• _THE PROBLEM_: Which lines of the data below include the string "buttons"? Return each of them.

━━ LISTED RECORDS ━━

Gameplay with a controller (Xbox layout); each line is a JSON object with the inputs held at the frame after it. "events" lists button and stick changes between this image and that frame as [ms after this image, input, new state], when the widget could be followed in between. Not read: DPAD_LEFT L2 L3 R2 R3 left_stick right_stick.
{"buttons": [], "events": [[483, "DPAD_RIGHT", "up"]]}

━━━
━━ LISTED RECORDS ━━

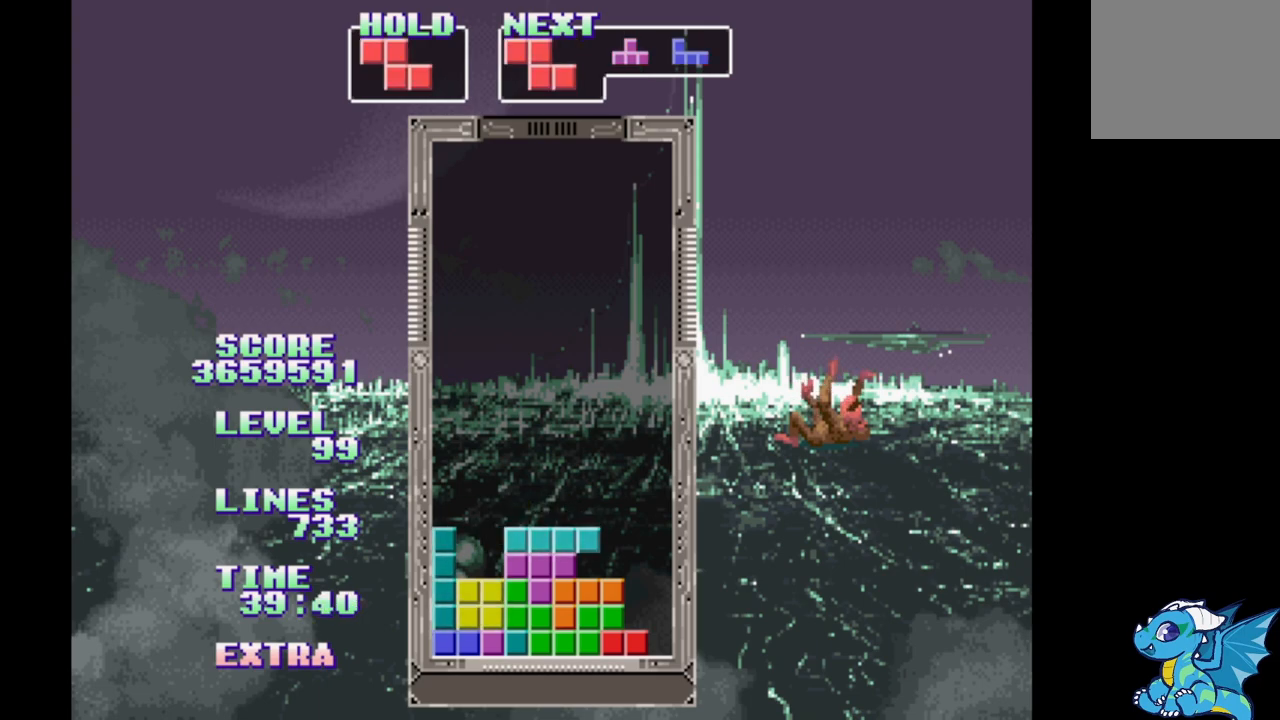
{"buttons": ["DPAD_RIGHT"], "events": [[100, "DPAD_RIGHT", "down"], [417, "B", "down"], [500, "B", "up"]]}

━━━

• _TASK OUTPUT_:
{"buttons": [], "events": [[483, "DPAD_RIGHT", "up"]]}
{"buttons": ["DPAD_RIGHT"], "events": [[100, "DPAD_RIGHT", "down"], [417, "B", "down"], [500, "B", "up"]]}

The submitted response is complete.